Gabby shook David’s hand. ‘We’ve been here quite a while, we were just leaving. Elan’s done some wonderful work.’

‘Is he here? I was hoping to catch him. I bet he’s done a bunk as usual?’

‘I think he might have. He didn’t think you were coming. I tried to persuade him to have supper with us but he was sloping away somewhere.’

‘Trolloping off, was he?’ Josh grinned, turned to David. ‘Elan hates his own previews. I’ll just go and see if I can find him, he might have got waylaid.’

‘We were just off to eat round the corner, in that little Italian place. Can you join us when you’re done here?’ the man called Mark asked. He had an American accent.

‘I can’t, I’m afraid,’ David said. ‘I’m meeting my sister and some friends at Marble Arch – it’s her birthday – but you stay, Josh, we’ll meet up later.’

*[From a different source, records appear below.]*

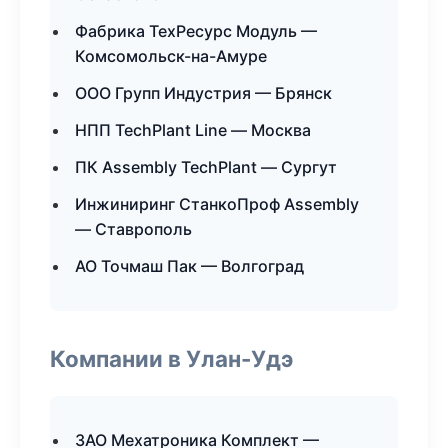
Фабрика ТехРесурс Модуль —
Комсомольск-на-Амуре
ООО Групп Индустрия — Брянск
НПП TechPlant Line — Москва
ПК Assembly TechPlant — Сургут
Инжиниринг СтанкоПроф Assembly
— Ставрополь
АО Точмаш Пак — Волгоград
Компании в Улан-Удэ
ЗАО Мехатроника Комплект —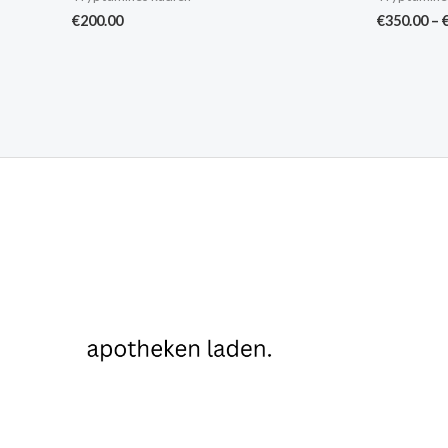
€
200.00
€
350.00
–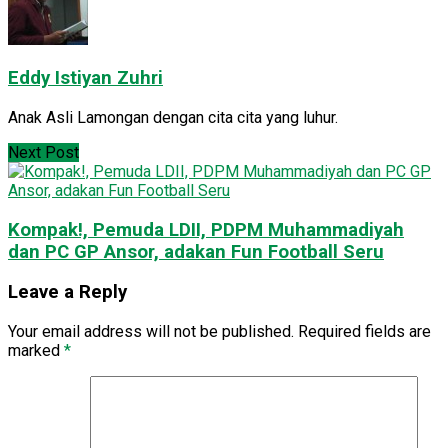
Eddy Istiyan Zuhri
Anak Asli Lamongan dengan cita cita yang luhur.
Next Post
Kompak!, Pemuda LDII, PDPM Muhammadiyah
dan PC GP Ansor, adakan Fun Football Seru
Leave a Reply
Your email address will not be published.
Required fields are
marked
*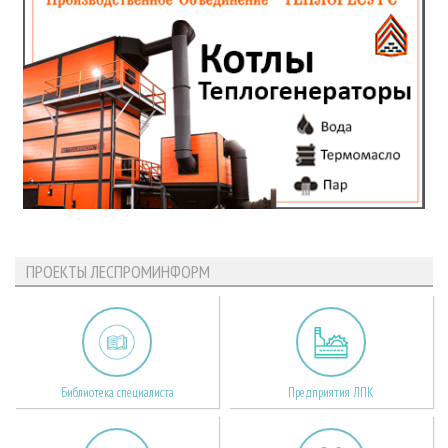
ПРОЕКТЫ ЛЕСПРОМИНФОРМ
Библиотека специалиста
Предприятия ЛПК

Josh said quickly, ‘No, let’s stick to our plans. Why don’t we have a quick drink with you, Gabby, when we’ve finished here?’

Suddenly and unaccountably Josh did not want to eat with his mother and a stranger, and the tension was there in the back of his neck again.

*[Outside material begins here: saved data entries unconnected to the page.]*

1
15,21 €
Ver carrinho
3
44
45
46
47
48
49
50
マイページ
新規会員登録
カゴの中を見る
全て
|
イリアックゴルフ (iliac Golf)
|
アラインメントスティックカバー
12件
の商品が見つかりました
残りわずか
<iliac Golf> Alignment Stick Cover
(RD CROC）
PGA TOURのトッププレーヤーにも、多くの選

‘Fine,’ Gabby smiled at them. ‘See you both later. Elan’s done terribly well; lots of red dots already.’

Later, much later, Josh, David, David’s sister and a group of her friends, erupted from a club and drunkenly got a taxi to David’s sister’s flat to crash. When Josh woke sober and with a dry mouth early the next morning, he lay thinking about that strange meeting with Gabby and the Canadian.

The man had been charming, neither too friendly nor too interested. He was much older than Gabby, older than Charlie, too. Josh had watched him with Gabby. He had no reason to think they were anything but two people who worked together. But something niggled at him. Why wasn’t Gabby going home tomorrow? It was the weekend. Why, apropos of absolutely nothing, did the man, Mark, carefully introduce the topic of his family as if he was afraid of what Josh might be thinking? And, if he had thought Josh might be suspicious, did it make it true?

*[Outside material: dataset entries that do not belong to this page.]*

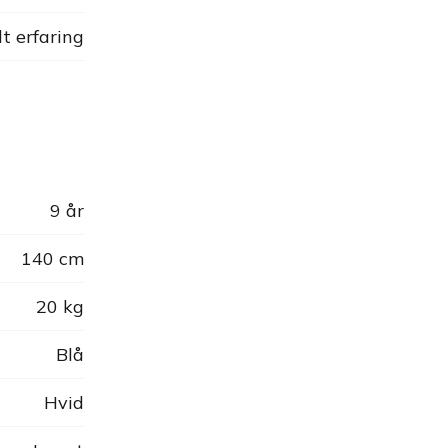
dt erfaring
9 år
140 cm
20 kg
Blå
Hvid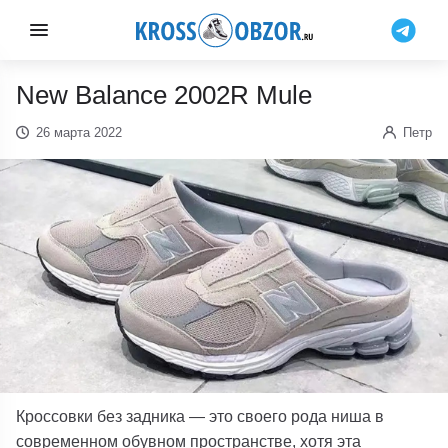
New Balance 2002R Mule
26 марта 2022
Петр
Кроссовки без задника — это своего рода ниша в
современном обувном пространстве, хотя эта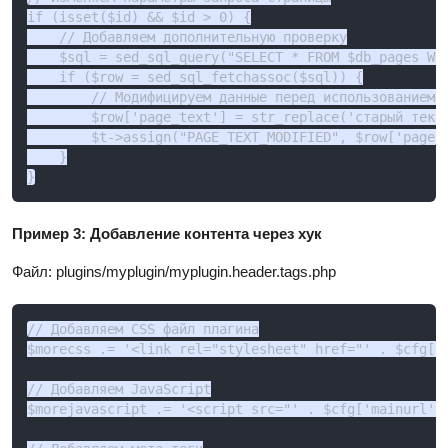
if (isset($id) && $id > 0) {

Josh felt a strange, sharp pain at the memory of his mother looking young and … really great. So great that David had gone on about it.

Your mother was your mother and she had no right to look … attractive to people of your own age.

He was used to having a young mother. He had been proud of it at school, but his eyes had been sharply opened by the fact that Gabby had a life he knew nothing about away from the farm, away from Nell and Charlie; away from him. An entirely separate life.

He knew it was incredibly childish, when he’d left home, had his own life. What did he want? Would he like Gabby to be patiently waiting in familiar surroundings, doing what she had always done, keeping to a routine he knew like the back of his hand? The gentle rhythm of his childhood remaining the same each time he went back home, to be sure somehow that Gabby’s life revolved around his?

The answer was yes, yes he did, and Josh was appalled at himself.